The past 3 weeks have seen 3 instances of police being called to public hearings at Town Hall because of perceived or actual threats, or physical altercations, during P & Z and Historic District Commission meetings.

These are official hearings, held by volunteer elected residents. They dedicate endless hours because they care about our town.

There is no compensation, beyond an occasional “thank you.” Meetings start at 7 p.m., and often last until 11 or midnight.

They are run by Robert’s Rules of Order, and basic rules of civil meetings. These rules allow elected officials to discuss ideas with each other, presenters and experts — and most importantly, to receive public input and opinion.

The rules are simple. A chair runs the meeting, recognizes speakers, and manages the time of many different submissions.

Audience members are invited to speak when recognized. They are supposed to address the commission on the submission at hand at a podium, after giving their name and address.

When not speaking, all participants — elected officials and and the public — are expected to be silent. They should respect others’ views and words. There should be no clapping, booing, berating or shaming others.

This is called civility. Civility at meetings allows a fair hearing, where all can express their views without fear of retribution or bullying.

At last night’s P & Z meeting there was utter chaos. Speakers incited the public to disorder and shouting. There was public shaming of certain speakers, causing others to leave before their turn to speak.

When the meeting became too disruptive, a break was taken. At that point there was shouting, with threats uttered at the elected officials. A few people actually grabbed a commissioner.
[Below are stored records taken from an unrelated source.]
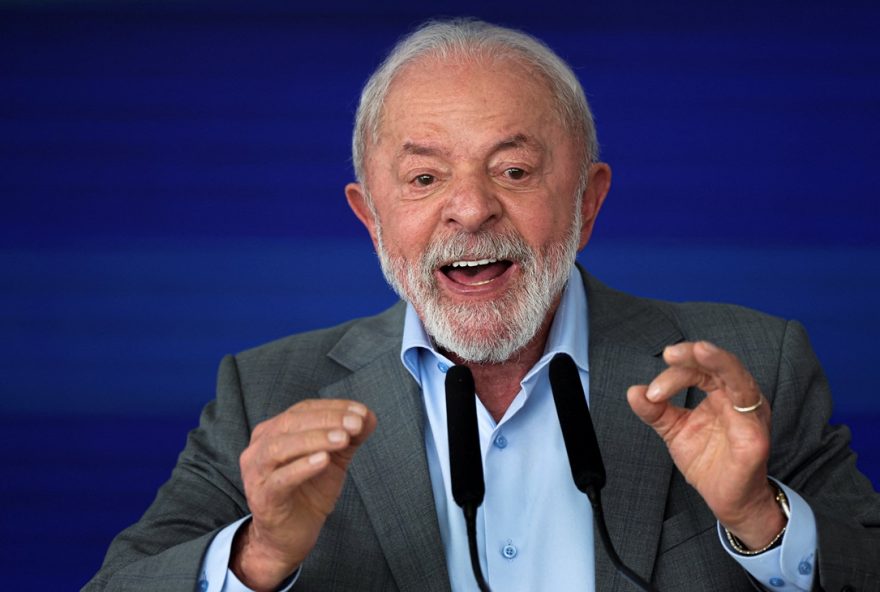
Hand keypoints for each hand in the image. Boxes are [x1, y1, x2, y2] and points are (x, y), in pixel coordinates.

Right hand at [231, 399, 376, 590]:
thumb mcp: (333, 460)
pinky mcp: (263, 497)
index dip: (333, 407)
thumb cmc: (308, 494)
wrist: (289, 538)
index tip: (361, 411)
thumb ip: (349, 438)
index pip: (303, 409)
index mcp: (274, 432)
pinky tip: (323, 461)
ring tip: (342, 439)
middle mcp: (260, 447)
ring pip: (280, 447)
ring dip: (315, 439)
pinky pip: (280, 479)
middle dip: (327, 420)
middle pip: (291, 423)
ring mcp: (257, 472)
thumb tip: (368, 416)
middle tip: (355, 423)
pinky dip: (302, 467)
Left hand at [626, 341, 785, 549]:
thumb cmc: (709, 462)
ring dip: (718, 362)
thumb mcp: (674, 430)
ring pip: (739, 378)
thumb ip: (655, 411)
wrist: (727, 499)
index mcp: (721, 393)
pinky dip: (733, 399)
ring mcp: (750, 416)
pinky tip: (716, 398)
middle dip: (695, 355)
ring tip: (698, 350)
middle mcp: (738, 399)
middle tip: (670, 354)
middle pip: (719, 365)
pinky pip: (748, 412)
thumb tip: (634, 392)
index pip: (698, 370)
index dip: (674, 374)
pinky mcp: (755, 437)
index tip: (651, 392)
The police were called. A very professional officer reopened the meeting with a straight and strong message: This is a public meeting. You are all expected to be civil, and allow everyone to be heard. Please obey the rules of the meeting. If there are any further physical altercations or threats, the offender would leave with me.

The rudeness continued, albeit toned down. Comments included: “His opinion is wrong; mine is right.” “How dare you?” “How much are you getting paid?” “Why did you call the police? Are you afraid?”

This is not how a well-educated, well-heeled, politically astute and respected town is supposed to act. This is not the way to participate in the open and free political process.

I hope that civility and respect return to Westport soon. Our police have more important matters to attend to. Meanwhile, the list of those willing to serve in elected office continues to shrink.